Top Trends for Data Science in 2020
Adi Hirschtein | December 18, 2019
With 2019 coming to an end and 2020 just around the corner, we reflect on a year that was full of new innovations related to machine learning, deep learning and real-time analytics. Our customers, partners, and the industry in general is doing some incredible things with data science; from self-healing systems to personalized recommendations for millions of customers in real-time. However, these innovations are just a glimpse into how AI will revolutionize our world in the coming year – and the question is whether the data science infrastructure will be able to keep up with these innovative AI applications. Because the truth is that even - or especially- today companies still struggle to turn their advanced AI models into real business applications. Most companies lack the data science strategy and infrastructure needed to support their ambitions. 2020 will be about simplifying the way from data science to production, with an emphasis on bringing real – and scalable - business value.

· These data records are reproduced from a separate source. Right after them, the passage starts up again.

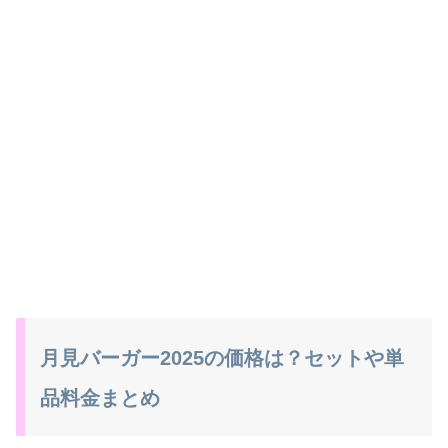
月見バーガー2025の価格は？セットや単
品料金まとめ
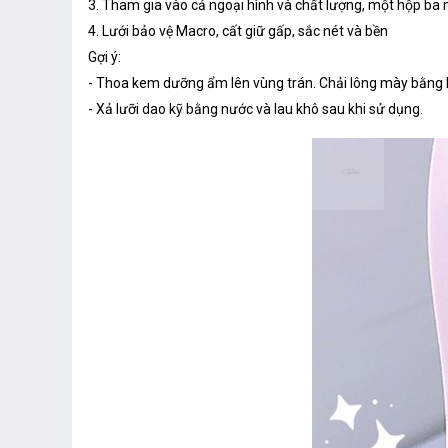
3. Tham gia vào cả ngoại hình và chất lượng, một hộp ba 
4. Lưới bảo vệ Macro, cất giữ gấp, sắc nét và bền
Gợi ý:
- Thoa kem dưỡng ẩm lên vùng trán. Chải lông mày bằng l
- Xả lưỡi dao kỹ bằng nước và lau khô sau khi sử dụng.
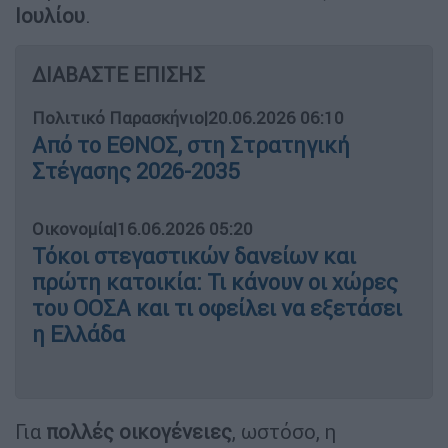
Ιουλίου
.
ΔΙΑΒΑΣΤΕ ΕΠΙΣΗΣ
Πολιτικό Παρασκήνιο
|
20.06.2026 06:10
Από το ΕΘΝΟΣ, στη Στρατηγική
Στέγασης 2026-2035
Οικονομία
|
16.06.2026 05:20
Τόκοι στεγαστικών δανείων και
πρώτη κατοικία: Τι κάνουν οι χώρες
του ΟΟΣΑ και τι οφείλει να εξετάσει
η Ελλάδα
Για
πολλές οικογένειες
, ωστόσο, η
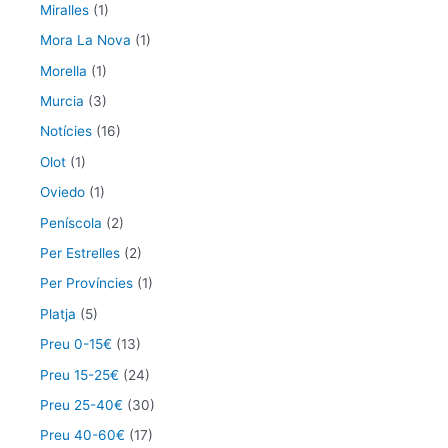
Miralles
(1)
Mora La Nova
(1)
Morella
(1)
Murcia
(3)
Notícies
(16)
Olot
(1)
Oviedo
(1)
Peníscola
(2)
Per Estrelles
(2)
Per Províncies
(1)
Platja
(5)
Preu 0-15€
(13)
Preu 15-25€
(24)
Preu 25-40€
(30)
Preu 40-60€
(17)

- MLOps and Serverless will be the Foundation of Data Science Applications
As more businesses are focused on bringing data science to production, it’s no surprise that MLOps and serverless have become hot buzzwords and will continue to grow in 2020. Today, the overwhelming number of tools, data complexities and siloed development and engineering environments, make machine learning in production a true center of gravity. MLOps - Machine Learning Operations - incorporates standardized methods to streamline machine learning to production and manage end-to-end pipelines. It brings CI/CD to machine learning, with open source tools like Kubeflow Pipelines for workflow management and Nuclio for serverless automation. Serverless, one of the most dominant features in MLOps is also transforming accordingly - Instead of handling only stateless, event-driven tasks, serverless is making every part of the pipeline automated, including data intensive tasks like data preparation and training. MLOps and serverless are important trends which will enable data scientists to spend more time on building models and less time on infrastructure overhead, ensuring that the models built will bring true business value.

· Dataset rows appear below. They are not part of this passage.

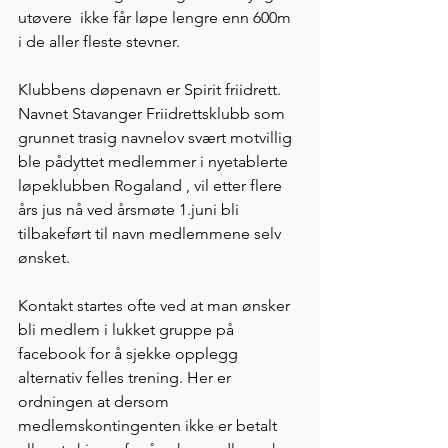
utøvere  ikke får løpe lengre enn 600m 
i de aller fleste stevner. 
Klubbens døpenavn er Spirit friidrett. 
Navnet Stavanger Friidrettsklubb som 
grunnet trasig navnelov svært motvillig 
ble pådyttet medlemmer i nyetablerte 
løpeklubben Rogaland , vil etter flere 
års jus nå ved årsmøte 1.juni bli 
tilbakeført til navn medlemmene selv 
ønsket.  
Kontakt startes ofte ved at man ønsker 
bli medlem i lukket gruppe på 
facebook for å sjekke opplegg 
alternativ felles trening. Her er 
ordningen at dersom 
medlemskontingenten ikke er betalt 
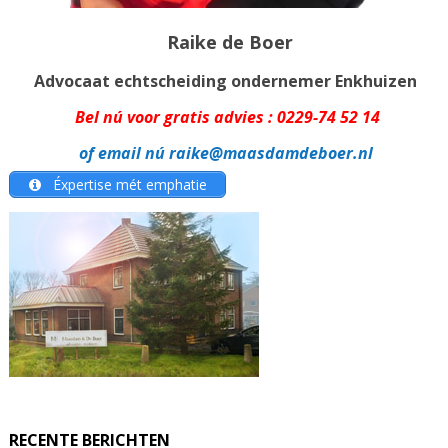
Raike de Boer
Advocaat echtscheiding ondernemer Enkhuizen
Bel nú voor gratis advies :
0229-74 52 14
of email nú
raike@maasdamdeboer.nl
Éxpertise mét emphatie
RECENTE BERICHTEN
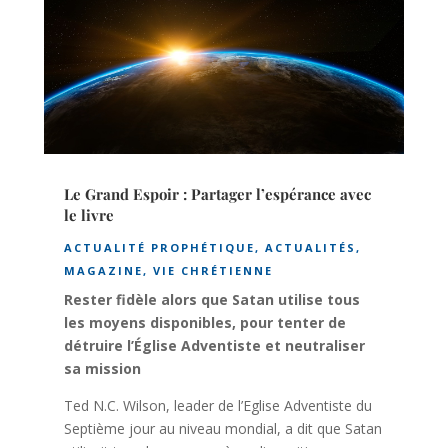
Le Grand Espoir : Partager l’espérance avec
le livre
ACTUALITÉ PROPHÉTIQUE
,
ACTUALITÉS
,
MAGAZINE
,
VIE CHRÉTIENNE
Rester fidèle alors que Satan utilise tous
les moyens disponibles, pour tenter de
détruire l’Église Adventiste et neutraliser
sa mission
Ted N.C. Wilson, leader de l’Eglise Adventiste du
Septième jour au niveau mondial, a dit que Satan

- Companies will Apply Data Science on Real-time Use-Cases
As infrastructure and data complexities begin to unravel, companies will reach higher performance across large data volumes. Sophisticated algorithms built offline in 2019 for detection will be served online in real-time against fresh data, ensuring immediate prevention of abnormal events with machine learning models identifying suspicious patterns continuously. The ability to correlate fresh data with historical data will also help identify and prevent model drifting for more accurate models. Companies will transition from detection to prevention, reducing risks and saving costs.
- Online and Offline Feature Stores will Gain Traction
Corporate giants like Uber and Twitter have already built feature stores to avoid countless hours wasted for recreating and reusing features for common models, but what about the rest of us? Features help machine learning models process datasets for training and production but developing them is often an engineering heavy task. Just like all luxuries which begin in enterprises and slowly reach everyone else, feature stores will become more common in 2020 because of their huge value. They allow machine learning teams to share, organize, discover and leverage features for models, increasing reliability, accuracy and efficiency.
- Experiment Tracking will be Simplified
Running and tracking data science jobs may require lots of DevOps and labor-intensive tasks if you’re trying to do everything on your own. New projects like MLRun have recently emerged to provide the flexibility to run any job either locally on your laptop or on a distributed cluster at scale in a much simpler way. They provide generic mechanisms for data scientists and developers/engineers to describe and track code, metadata, inputs and outputs of machine learning related tasks (executions) and present all running jobs as well as historical jobs in a single report.
- The Cloud Experience will be Extended to the Edge
Companies will need to process data closer to its source and generate faster and more accurate insights, overcoming the cloud’s latency constraints. We will see more hybrid solutions leveraging elasticity in the cloud and extending the cloud experience to the edge for high performance. Edge devices will not only serve as gateways, they will be intelligent and enable AI-driven actions.
- Data Science Applications will be Democratized
MLOps, automation and managed platforms will simplify the deployment of data science applications and therefore data science will become more accessible to any business. Large data science and engineering teams, as well as months of development which only large enterprises can afford, will no longer be a requirement. Instead, a small data science team or even a single data scientist will work with a managed platform, create models in a Jupyter notebook and automate its path to production.